Dati – Virata verso sud.
Questa settimana l’attenzione del mercato si è rapidamente spostata sulle possibilità e sull’entità di un rallentamento economico. In Europa, i Purchasing Managers’ Indices (PMIs) di giugno hanno sorpreso al ribasso, con valori appena sopra i 50 punti, rispetto ai 55+ punti di un mese fa. I prezzi più alti e le restrizioni dal lato dell’offerta stanno gradualmente influenzando le aspettative, provocando un rallentamento dei nuovi ordini e della domanda dei consumatori. Il nuovo piano sul gas della Germania potrebbe comportare un razionamento e un aumento dei prezzi, che si andrebbero ad aggiungere all’outlook negativo. I funzionari della Fed, inoltre, si sono mostrati più preoccupati per le possibilità di una recessione e le aspettative di inflazione degli Stati Uniti stanno iniziando a ridursi per la prima volta negli ultimi mesi. Secondo i nostri modelli interni, recentemente sono aumentate le probabilità di recessione, tuttavia queste presentano valori ampiamente inferiori rispetto a quanto prezzato dai mercati. Sulla base dell’andamento economico attuale, stimiamo al 60% la probabilità di recessione negli Stati Uniti nei prossimi due anni, contro il 95% implicito nei prezzi degli asset. Inoltre, i venti di coda derivanti dalle riaperture post-Covid comportano che, qualora si verifichi un rallentamento, questo sarebbe probabilmente più lieve rispetto a quanto accaduto storicamente in precedenza, con tassi di crescita che difficilmente scenderebbero in territorio negativo a lungo. Continuiamo a ritenere che gli spread creditizi siano ampi rispetto ai rischi effettivi che ci attendono e riconosciamo che, alla luce di un pricing più aggressivo relativamente al verificarsi di una recessione, selezionati mercati azionari ciclici inizino ora ad apparire interessanti.
Tassi – Troppo relax per il 2023?
Nel corso della settimana, i mercati dei tassi si sono molto irrigiditi, a causa della tensione degli investitori nei confronti di crescenti probabilità di un rallentamento economico.

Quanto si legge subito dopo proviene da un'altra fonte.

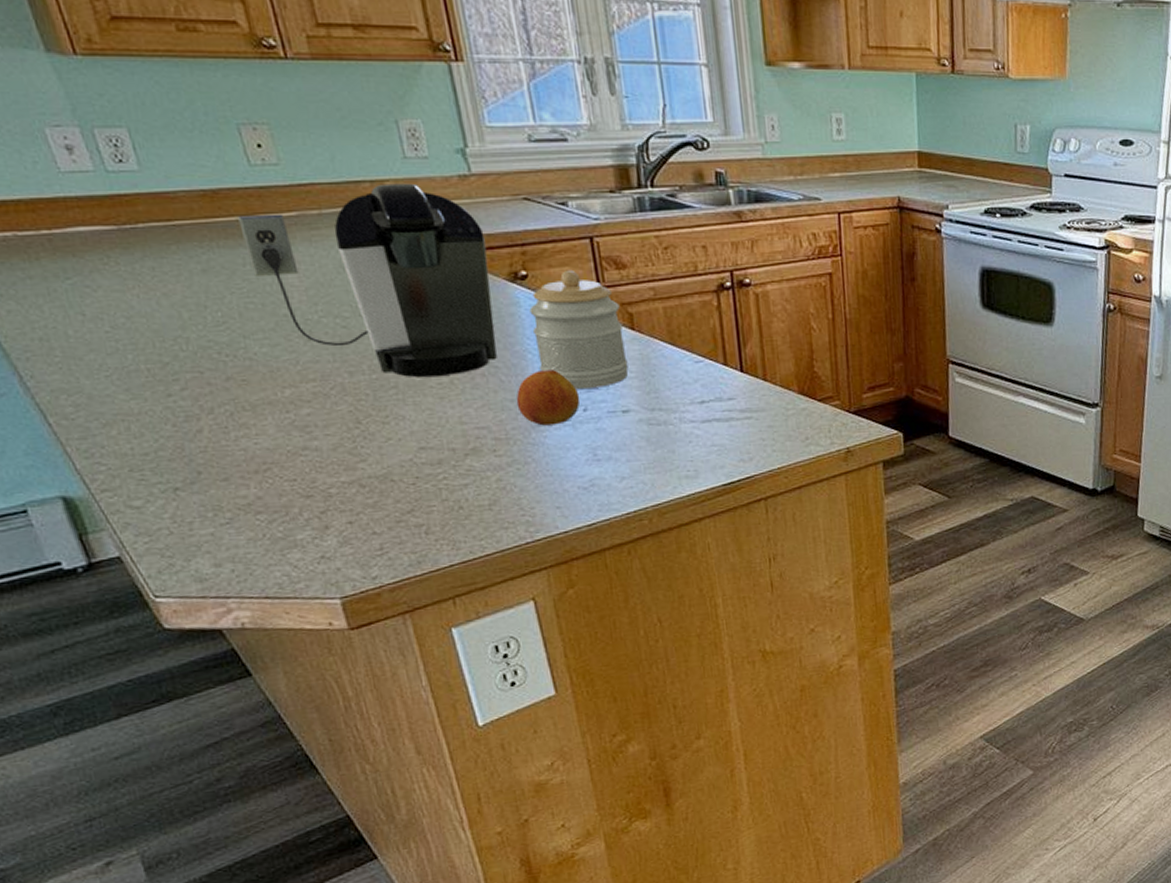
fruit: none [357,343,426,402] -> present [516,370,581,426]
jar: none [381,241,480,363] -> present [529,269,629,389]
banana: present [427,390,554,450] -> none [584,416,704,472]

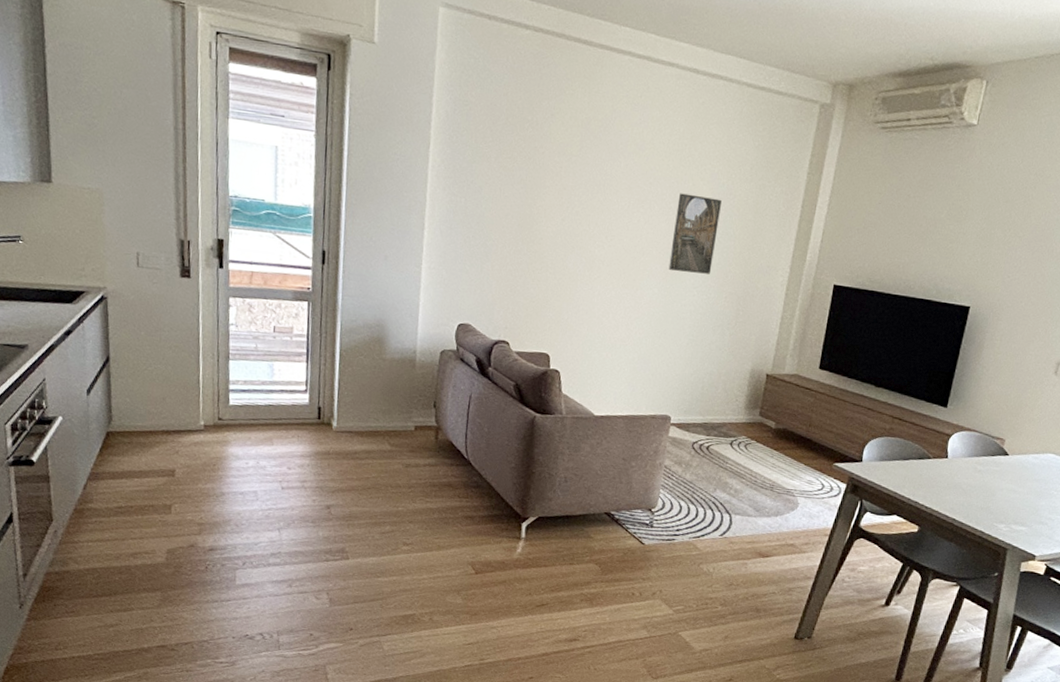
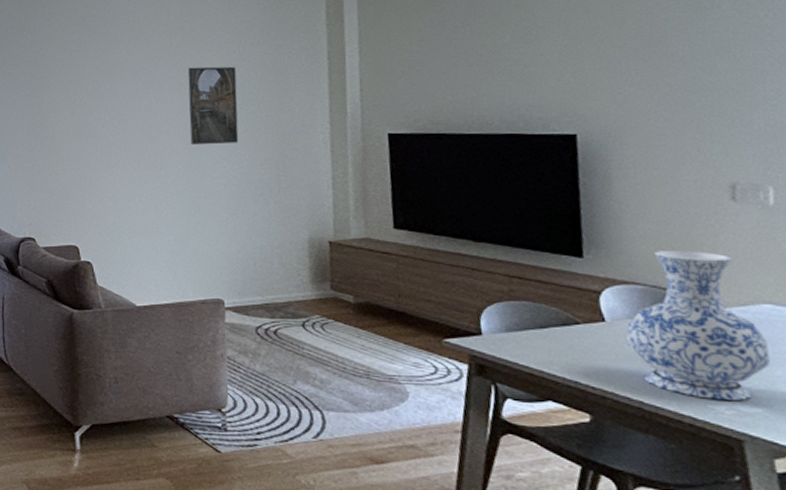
vase: none [956,407,1043,521] -> present [626,249,771,400]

I rendimenti dei Bund e dei Treasury a 10 anni sono tornati rispettivamente all’1,4% e al 3,1%, a 40 pb dai recenti picchi. I tassi front-end hanno seguito il movimento. La curva statunitense ora prezza un tasso terminale del 3,2%, rispetto al 3,8% di una settimana fa e una sua diminuzione nel 2023. Le curve europee, invece, prezzano un ciclo di rialzi più contenuto rispetto a una settimana fa, con un tasso terminale dell’1,9% ma inferiore rispetto ad un incremento di 150 pb nel 2022. Sebbene le banche centrali siano chiaramente più preoccupate per la crescita, gli alti livelli di inflazione rendono difficile un’inversione di marcia totale rispetto ad un atteggiamento hawkish. La testimonianza di Powell di fronte al Congresso americano questa settimana ha riconosciuto rischi economici più elevati, ma ha posto l’inflazione come priorità della Fed. La BCE ha assunto un atteggiamento più aggressivo a giugno e sarà difficile rivedere questa linea senza danneggiare la sua credibilità. Il tema della debolezza economica appare molto pressante per ipotizzare un riorientamento delle priorità delle banche centrali e i mercati potrebbero riporre eccessive speranze in un sostegno da parte delle banche centrali questa settimana. I dati sull’inflazione dell’UE di mercoledì saranno un importante punto di riferimento per il mercato e potrebbero aiutare i mercati a concentrarsi nuovamente sui rischi inflazionistici e sul rialzo dei tassi.